I guess I'm more violent then the average Canadian, I want to punch the person who wrote that report in the face ;D

But seriously though, alot of that report made it sound like they want the military to only hire a bunch of liberal nutcases. I take it from the fact they criticize soldiers for not being liberal enough, ex. opposing affirmative action, traditionalists, etc.


----------



## Slim (11 Mar 2005)

I wonder whether its the company doing the survey at all....After all no one has yet to see the actual survey...And if I remember correctly, when I was in any survey or request for information that was handed out to the troopies was usually thrown away or completed half-heartedly with the intention of denying information in the hopes of avoiding this very situation...The "boys" know what the media do with this kind of thing!

As for the press...I have little doubt that there are just a few bad apples who make the lot of them look like they are out for the CF. But those "few" in the media have truely taken statistical information and turned it into another slag of the Armed Forces. Its not going to accomplish anything except to stir controversy...Which is excactly what the "few" in the media want!
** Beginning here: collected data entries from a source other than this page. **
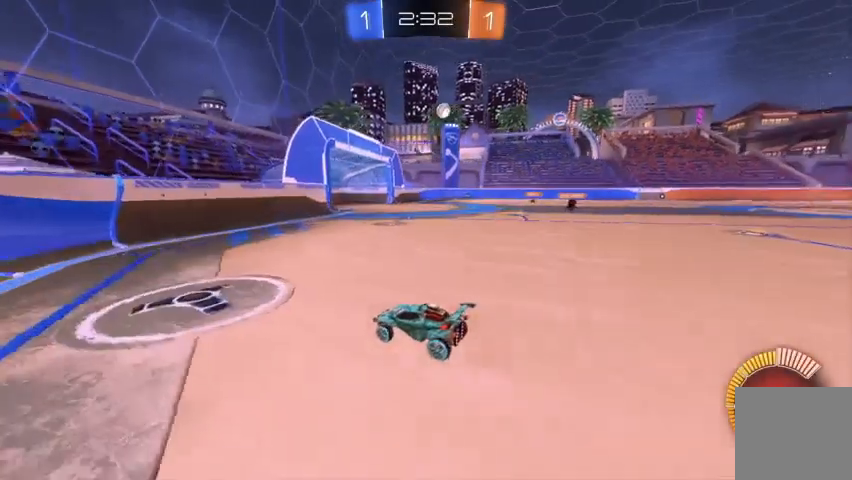
{"buttons": ["R2"], "left_stick": "center", "right_stick": "center", "events": [[300, "left_stick", "center"]]}
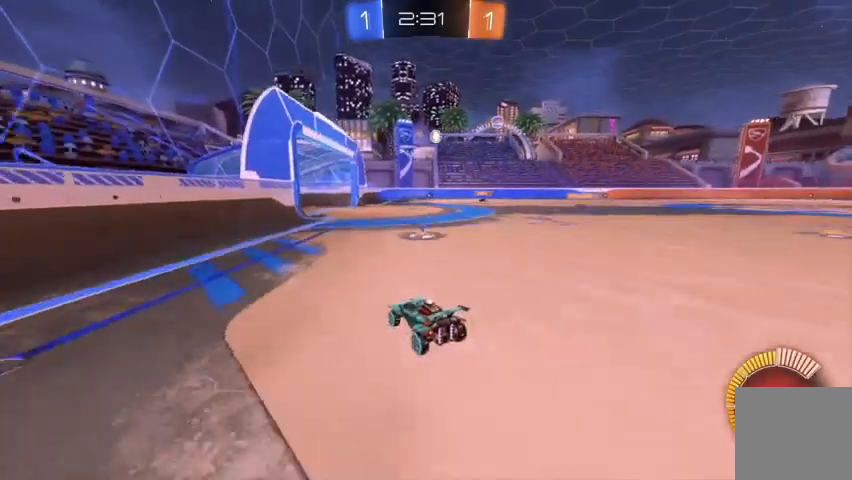
{"buttons": ["R2"], "left_stick": "right", "right_stick": "center", "events": [[467, "left_stick", "right"]]}
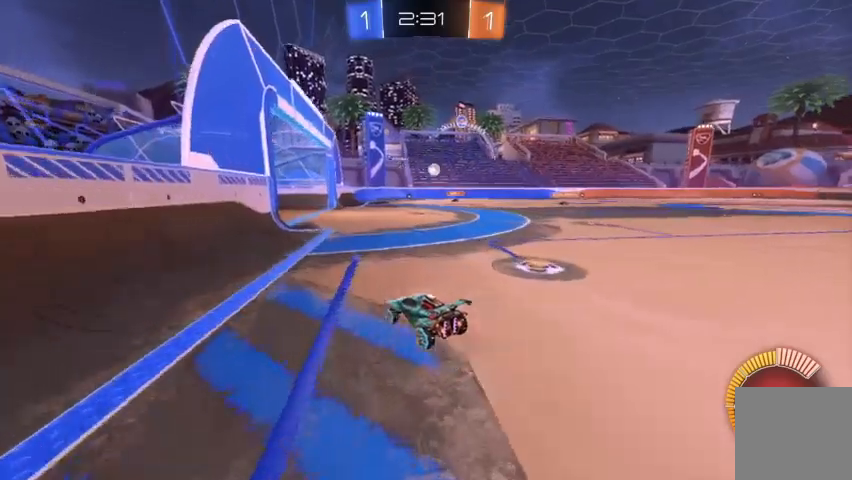
{"buttons": [], "left_stick": "center", "right_stick": "center", "events": [[200, "R2", "up"], [267, "left_stick", "center"]]}
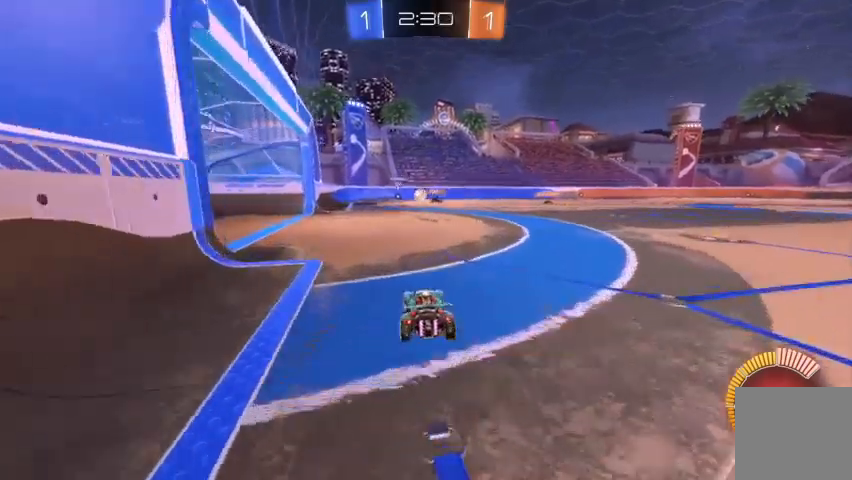
{"buttons": [], "left_stick": "up-left", "right_stick": "center", "events": [[167, "left_stick", "up-left"], [333, "R2", "down"], [500, "R2", "up"]]}
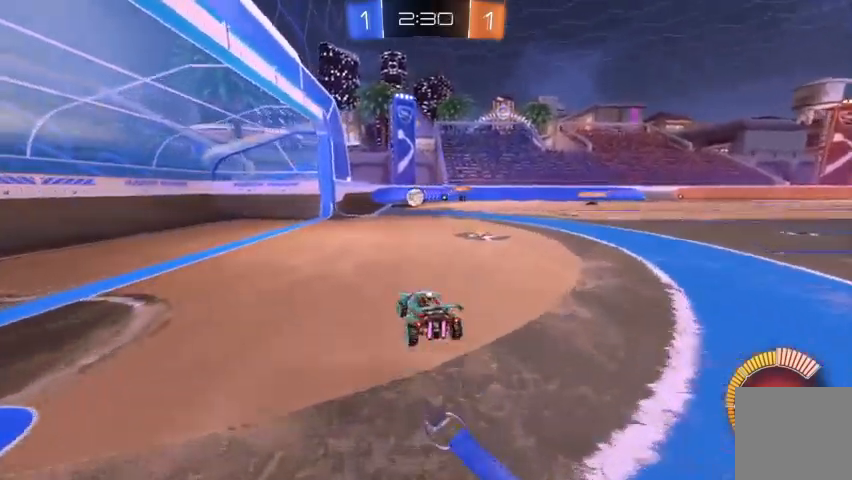
{"buttons": ["R2"], "left_stick": "right", "right_stick": "center", "events": [[67, "left_stick", "center"], [367, "R2", "down"], [500, "left_stick", "right"]]}
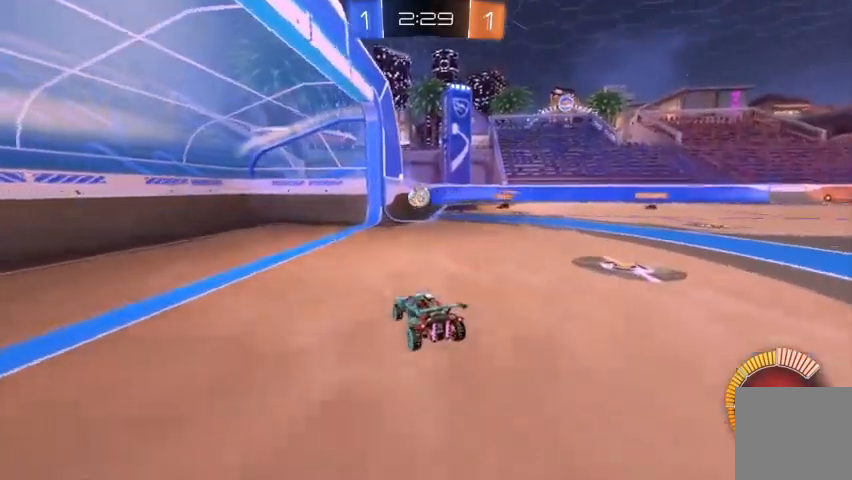
{"buttons": ["R2"], "left_stick": "center", "right_stick": "center", "events": [[33, "R2", "up"], [133, "left_stick", "center"], [333, "R2", "down"]]}
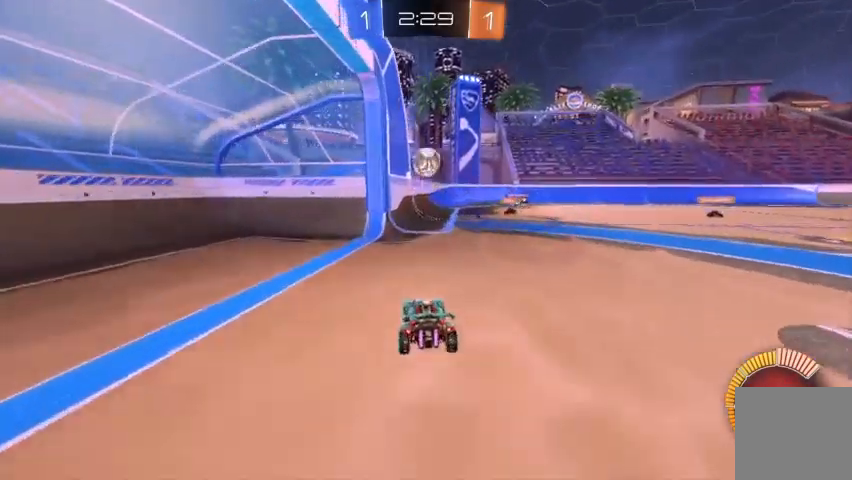
{"buttons": ["A", "R2"], "left_stick": "down", "right_stick": "center", "events": [[100, "B", "down"], [200, "B", "up"], [367, "A", "down"], [400, "left_stick", "down-right"], [500, "left_stick", "down"]]}
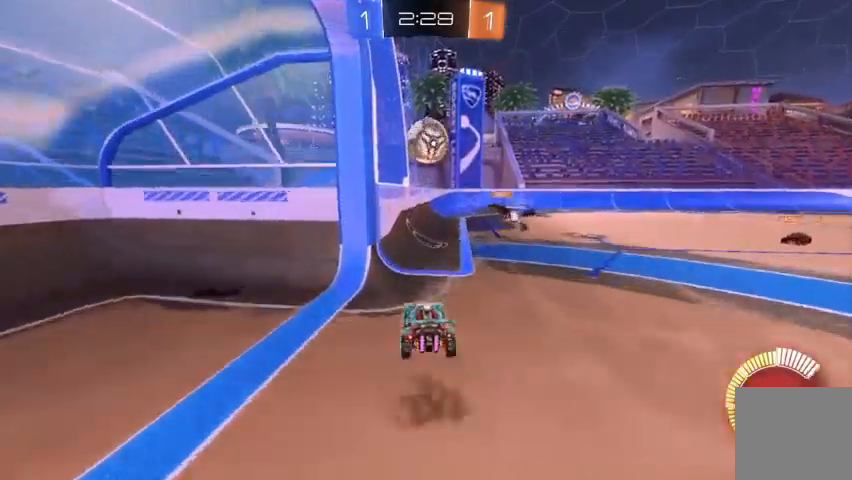
{"buttons": ["A", "R2"], "left_stick": "up", "right_stick": "center", "events": [[33, "A", "up"], [100, "B", "down"], [200, "left_stick", "center"], [267, "left_stick", "up-left"], [400, "B", "up"], [467, "left_stick", "up"], [500, "A", "down"]]}
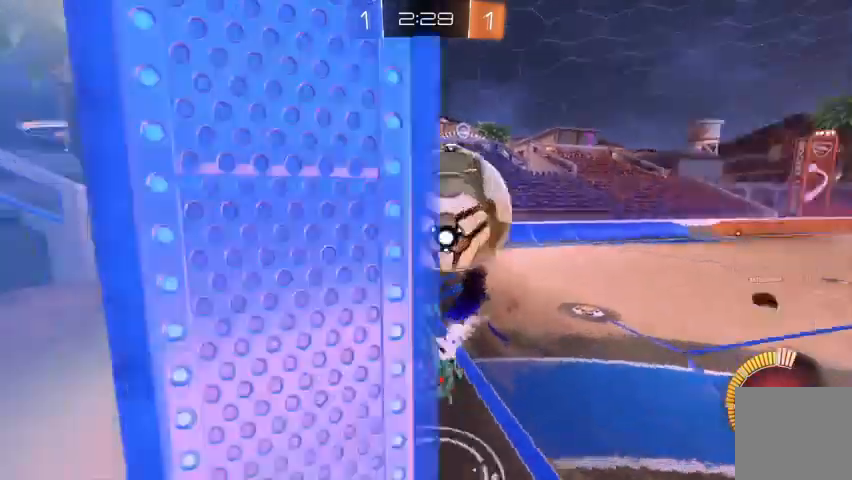
{"buttons": [], "left_stick": "center", "right_stick": "center", "events": [[33, "left_stick", "up-right"], [167, "A", "up"], [267, "R2", "up"], [400, "left_stick", "center"]]}
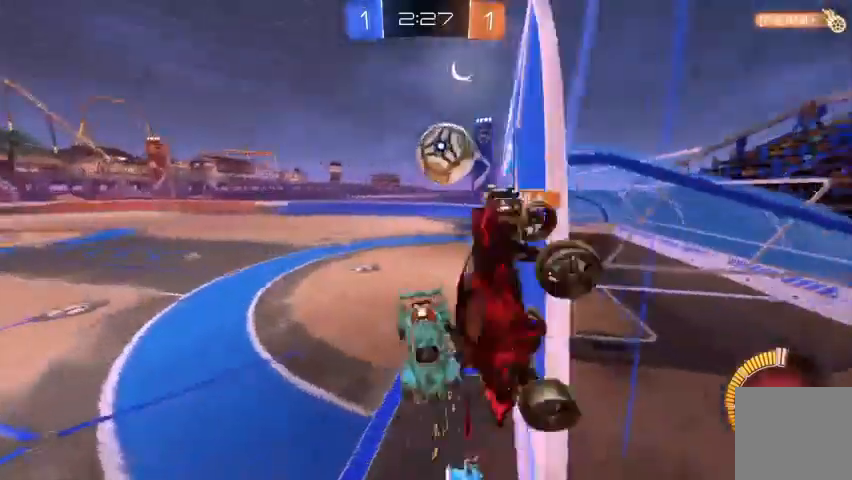
{"buttons": ["R2"], "left_stick": "up-left", "right_stick": "center", "events": [[67, "left_stick", "up-left"], [233, "left_stick", "center"], [367, "left_stick", "up"], [433, "left_stick", "up-left"], [467, "R2", "down"]]}
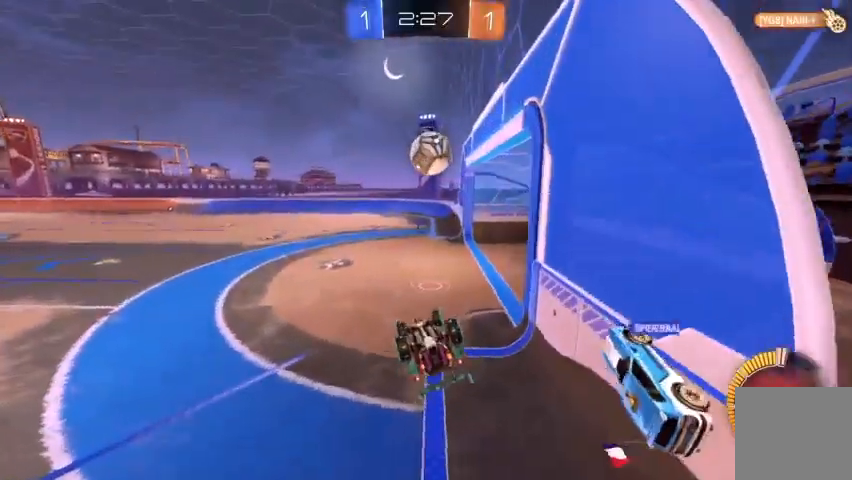
{"buttons": [], "left_stick": "center", "right_stick": "center", "events": [[433, "R2", "up"], [500, "left_stick", "center"]]}
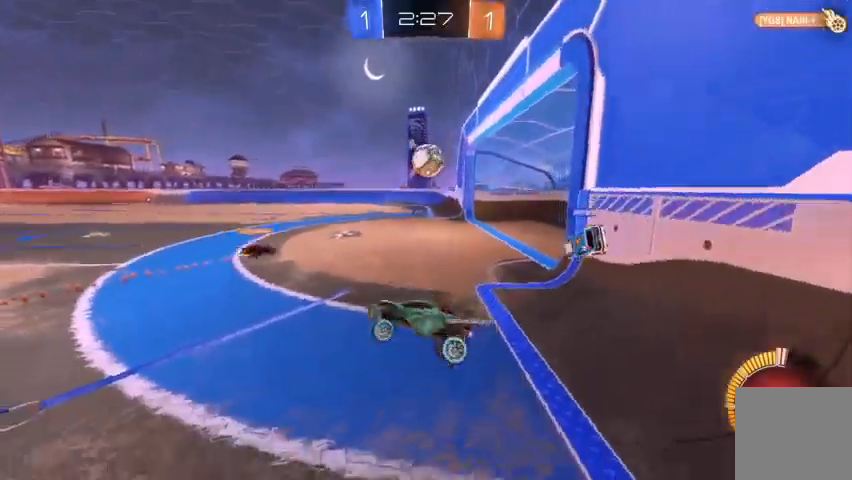
{"buttons": ["R2"], "left_stick": "right", "right_stick": "center", "events": [[100, "R2", "down"], [133, "left_stick", "right"]]}
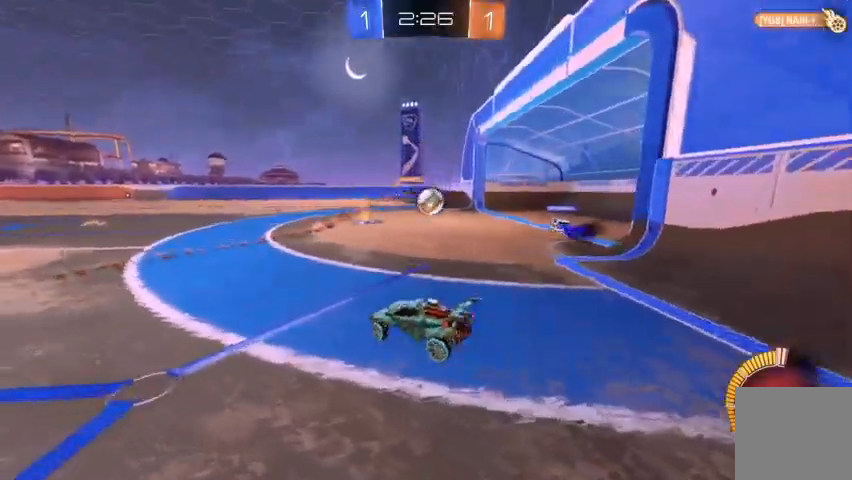
{"buttons": ["R2"], "left_stick": "right", "right_stick": "center", "events": []}
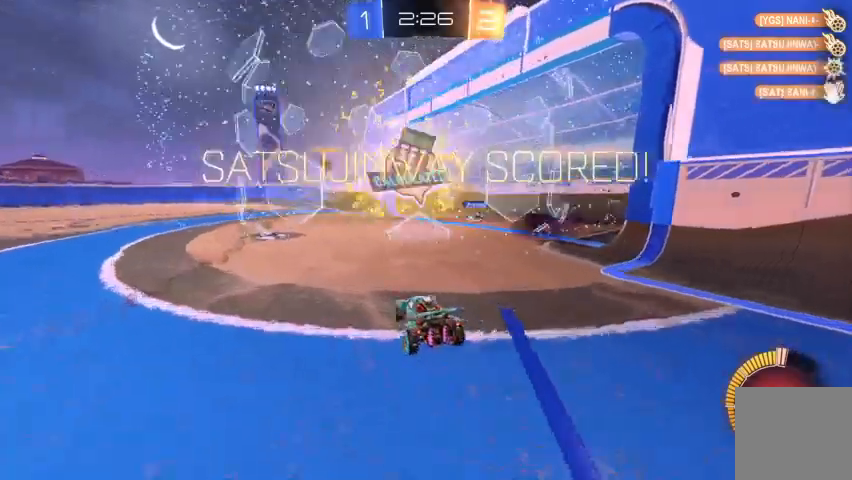
{"buttons": [], "left_stick": "center", "right_stick": "center", "events": [[33, "R2", "up"], [33, "left_stick", "center"], [100, "Y", "down"], [233, "Y", "up"]]}
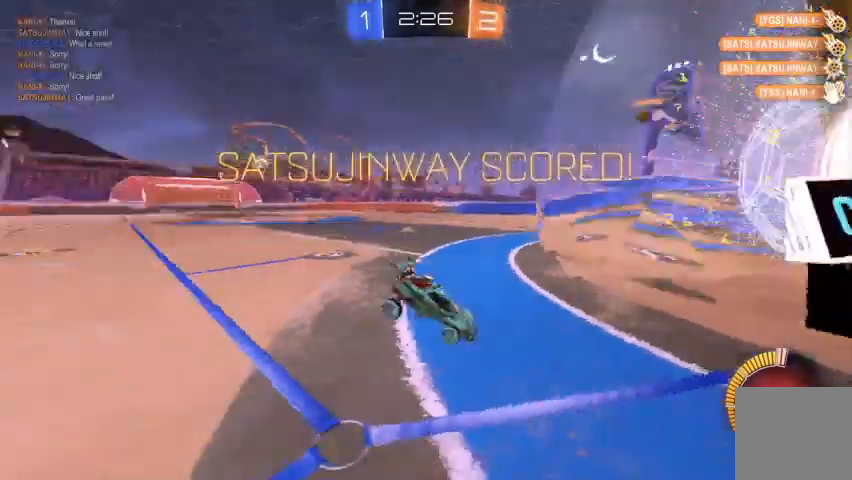
{"buttons": [], "left_stick": "center", "right_stick": "center", "events": [[33, "left_stick", "right"], [467, "left_stick", "center"]]}
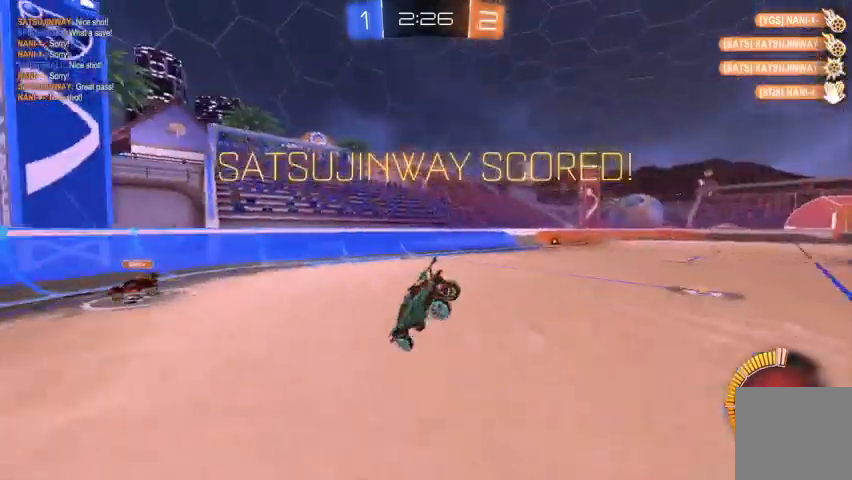
{"buttons": ["R2"], "left_stick": "center", "right_stick": "center", "events": [[133, "R2", "down"], [167, "left_stick", "right"], [300, "R2", "up"], [300, "left_stick", "center"], [467, "R2", "down"]]}
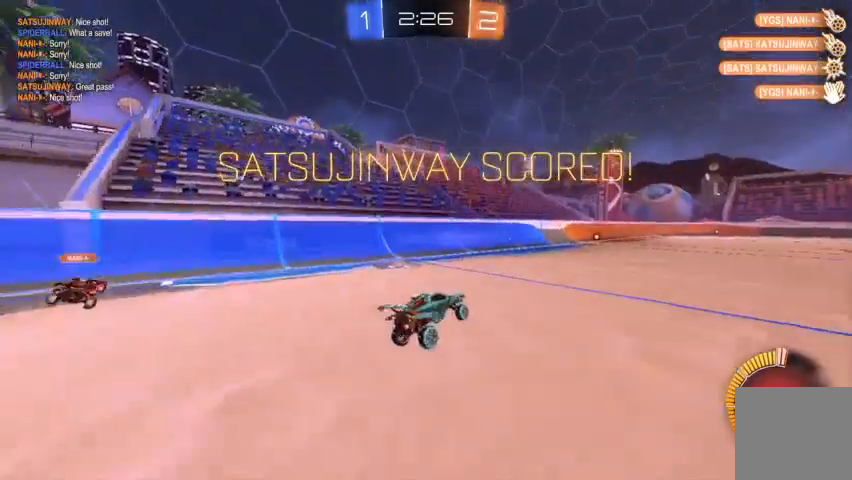
{"buttons": ["R2"], "left_stick": "center", "right_stick": "center", "events": [[67, "B", "down"], [433, "B", "up"]]}
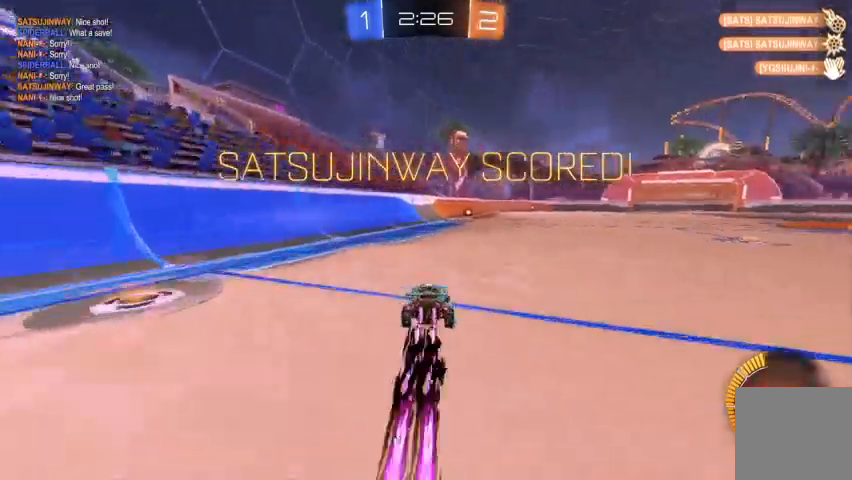
{"buttons": ["R2"], "left_stick": "up-left", "right_stick": "center", "events": [[67, "left_stick", "right"], [167, "A", "down"], [233, "A", "up"], [233, "left_stick", "center"], [300, "A", "down"], [300, "left_stick", "up-left"], [467, "A", "up"]]}
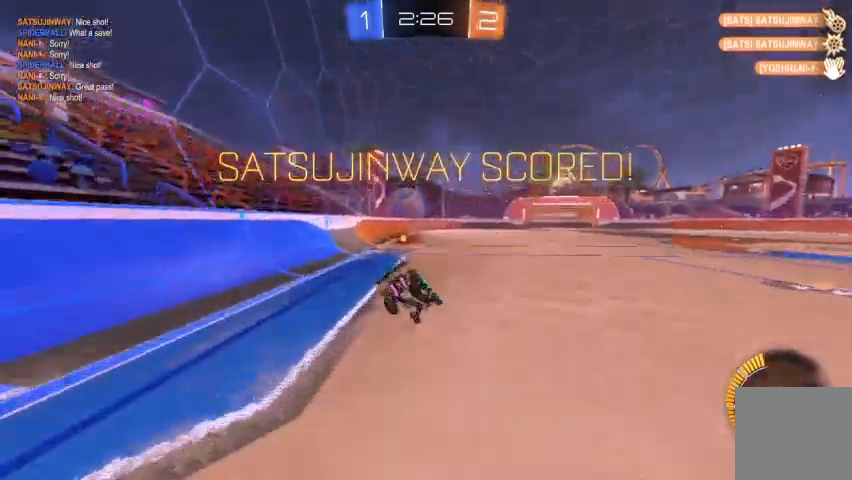
{"buttons": ["B", "R2"], "left_stick": "center", "right_stick": "center", "events": [[67, "left_stick", "center"], [133, "B", "down"]]}
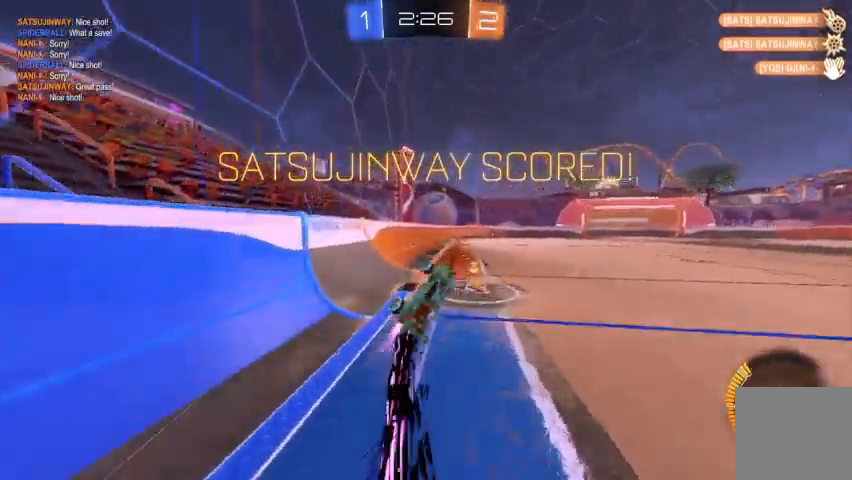
{"buttons": [], "left_stick": "right", "right_stick": "center", "events": [[333, "B", "up"], [333, "left_stick", "right"], [433, "R2", "up"]]}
They should feel ashamed of course, but that's like asking career criminals to suddenly mend their evil ways and go into flower arranging. Probably not going to happen in this lifetime.

Feeling truely disgusted with the media (as usual)

Slim


----------



## camochick (11 Mar 2005)

I'm usually not a huge fan of "the media" because i dont agree with some of their practises, but in their defense, if the public didnt want to read it, they wouldnt print it. Public interest drives the media to do the stories they do. If you want better stories or stories about certain things, hound a reporter for awhile, or else write your own stuff and try to get it published.  I think this study is crap and if i was a reporter i would have refused to write a story on it, but it is public information and somewhere out there someone wants to know this information.


----------



## mdh (11 Mar 2005)

> If you want better stories or stories about certain things, hound a reporter for awhile, or else write your own stuff and try to get it published



The question I have (as usual) is where is the CF response to this? Once again the strategy seems to be hide and hope it all goes away.

cheers, mdh


----------



## Slim (11 Mar 2005)

mdh said:
			
		

> The question I have (as usual) is where is the CF response to this? Once again the strategy seems to be hide and hope it all goes away.
> 
> cheers, mdh



I think you'll find that if you were to give something like this the dignity of a response it would only aid the other side in drawing attention to the survey in question...Possibly opening the door for more of the same. 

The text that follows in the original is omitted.